Thanks to Kindra remembering, we stepped out to the porch Tuesday evening to see the Jupiter and Saturn form the Great Conjunction, aka the Christmas Star.
Kindra and I had read reports, which we both knew to be true and factually correct because they were on Facebook, that this same conjunction of two big planets created the Star of Bethlehem that led the wise men to Jesus.
Although these two planets conjunct, if that is acceptable to say, about every 20 years, they haven’t been this close to Earth since March 5, 1226.
(To digress, there is a Bluegrass Christmas song called Beautiful Star of Bethlehem. Kindra commented that the Bluegrass singers say “Beth-lee-hem,” which sounded right to my rural Pontotoc County ears. She alleges it should be “Beth-luh-hem.”

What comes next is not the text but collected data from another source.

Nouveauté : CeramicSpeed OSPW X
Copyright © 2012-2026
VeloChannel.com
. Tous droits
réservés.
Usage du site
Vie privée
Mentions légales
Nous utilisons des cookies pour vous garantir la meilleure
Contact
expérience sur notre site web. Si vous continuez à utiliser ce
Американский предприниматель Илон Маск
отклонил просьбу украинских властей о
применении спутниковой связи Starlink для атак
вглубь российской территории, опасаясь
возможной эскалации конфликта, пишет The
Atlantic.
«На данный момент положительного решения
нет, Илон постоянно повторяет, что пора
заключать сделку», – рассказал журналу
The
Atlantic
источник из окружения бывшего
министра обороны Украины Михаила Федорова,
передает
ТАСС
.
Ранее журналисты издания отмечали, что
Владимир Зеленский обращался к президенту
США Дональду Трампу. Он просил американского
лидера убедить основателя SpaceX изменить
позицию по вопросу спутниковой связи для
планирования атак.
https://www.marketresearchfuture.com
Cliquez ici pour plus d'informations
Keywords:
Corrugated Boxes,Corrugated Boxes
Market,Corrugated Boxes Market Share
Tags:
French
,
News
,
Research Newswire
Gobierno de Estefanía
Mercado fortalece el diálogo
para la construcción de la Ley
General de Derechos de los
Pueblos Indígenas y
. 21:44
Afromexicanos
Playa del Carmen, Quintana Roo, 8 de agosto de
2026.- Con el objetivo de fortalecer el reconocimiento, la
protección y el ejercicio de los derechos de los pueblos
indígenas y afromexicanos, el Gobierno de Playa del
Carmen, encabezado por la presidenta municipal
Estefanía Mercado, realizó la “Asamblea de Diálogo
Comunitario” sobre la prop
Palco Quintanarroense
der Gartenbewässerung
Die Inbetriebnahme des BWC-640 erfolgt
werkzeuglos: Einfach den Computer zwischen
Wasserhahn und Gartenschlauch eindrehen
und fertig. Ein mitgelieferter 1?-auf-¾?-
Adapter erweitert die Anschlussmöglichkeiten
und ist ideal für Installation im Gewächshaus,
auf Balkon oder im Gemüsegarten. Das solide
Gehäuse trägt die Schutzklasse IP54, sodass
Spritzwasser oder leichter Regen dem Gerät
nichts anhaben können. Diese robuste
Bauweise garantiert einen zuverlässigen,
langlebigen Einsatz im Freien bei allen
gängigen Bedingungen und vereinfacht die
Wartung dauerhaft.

It’s the difference between growing up in Shawnee and in Fitzhugh, I suppose. I encourage you and your spouse and loved ones to explore this difference in pronunciation, perhaps over Christmas dinner.)
When we hit the porch, the planets were coollooking, but not quite lined up like I expected.
Saturn was offset a little bit, which I read afterward was because of our geography.
Still, it was interesting, if only because Genghis Khan was alive the last time Jupiter and Saturn were this close to our plant.
I never had much of a jones for astronomy, but we have quite a bit of dark sky where we live, especially to the north, and I like to spend a few minutes every now and then staring at the stars.
In 2017, daughter Brittany engineered a trip for my tribe to Missouri to experience the totality of the eclipse that was visible in North America.
It was one of the defining experience of my life, watching day turn to night for several minutes and then return.
Since then, I pause a little more often to look at the night sky and wonder about the planets and stars hurtling through space, sticking to their orbits and the paths set for them.
I find it helps keep things in perspective and evens out the lows and highs to be reminded of how we fit into the greater scheme.